Accession Conditionality as a Tool for Achieving Compliance Regarding Minority Protection Policy – A Rationalist Bargaining Approach

Katharina Crepaz

The importance of ethnic conflicts and their devastating potential for violence became all the more clear during the years of the Balkan Wars, making a commitment to protection and non-discrimination of minorities a vital security interest. The EU therefore made the protection of minorities part of its Copenhagen accession criteria, creating a gap between “old” member states (who often had very neglectful minority policies, e.g. France and Greece), and new members and candidates, who were now under pressure to change their approach in order not to endanger their accession.
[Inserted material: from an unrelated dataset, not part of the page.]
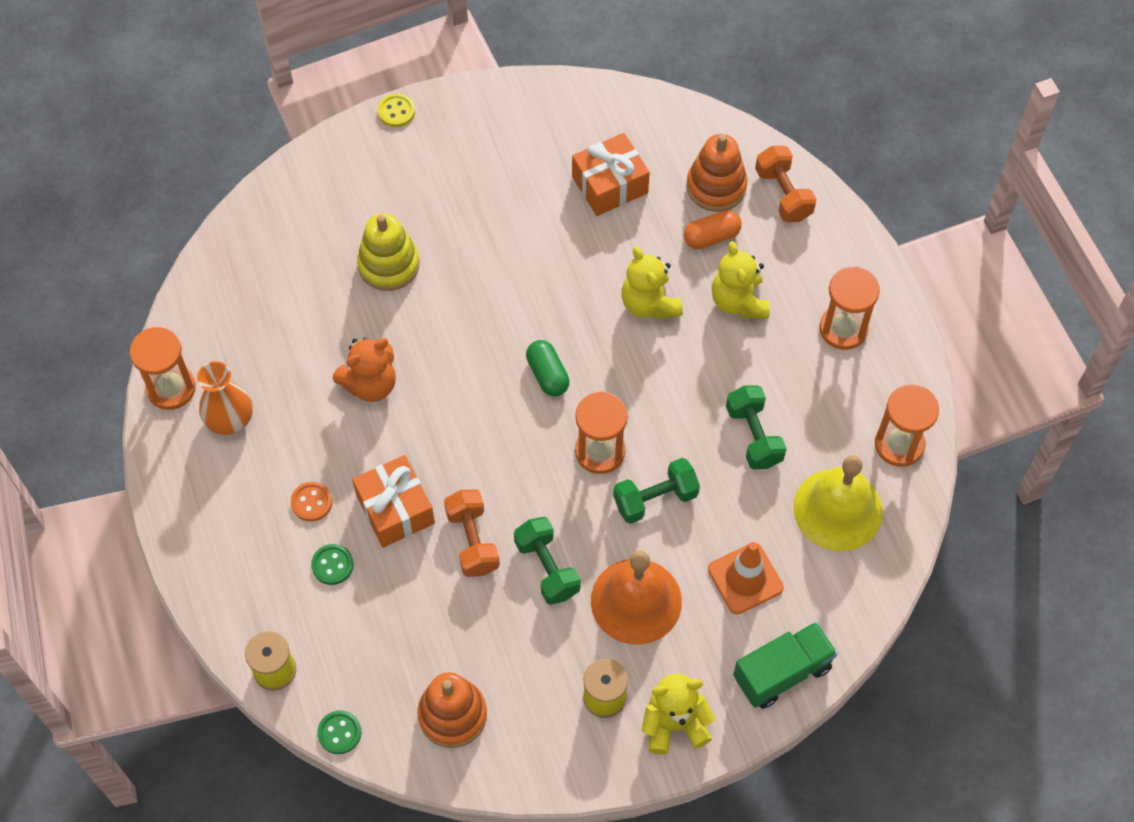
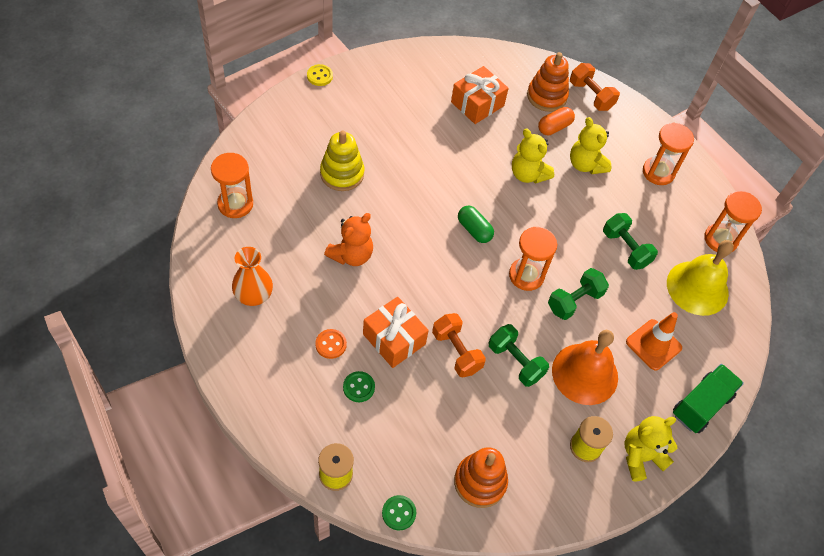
camera: 20 degrees left, 5 degrees down
(171, 388) = (204, 280): orange hourglass -> orange hourglass (235, 204)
This paper therefore argues – in accordance with Schimmelfennig & Sedelmeier's (2002) External Incentives Model – that accession conditionality and the promised advantages are what entices states to comply, and that candidates make a rational cost-benefit calculation, in which they often decide to accept the EU's desired policies to profit from the assets of membership. Social learning processes offer much less explanatory capacity – if the adoption of the most appropriate rules was the case, the neglectful “old” member states would have adapted their policies to those publicly endorsed by the EU by now. In order to illustrate these hypotheses, a comparison between Greece as a long-time member and Croatia as a candidate and their respective policy development will be drawn.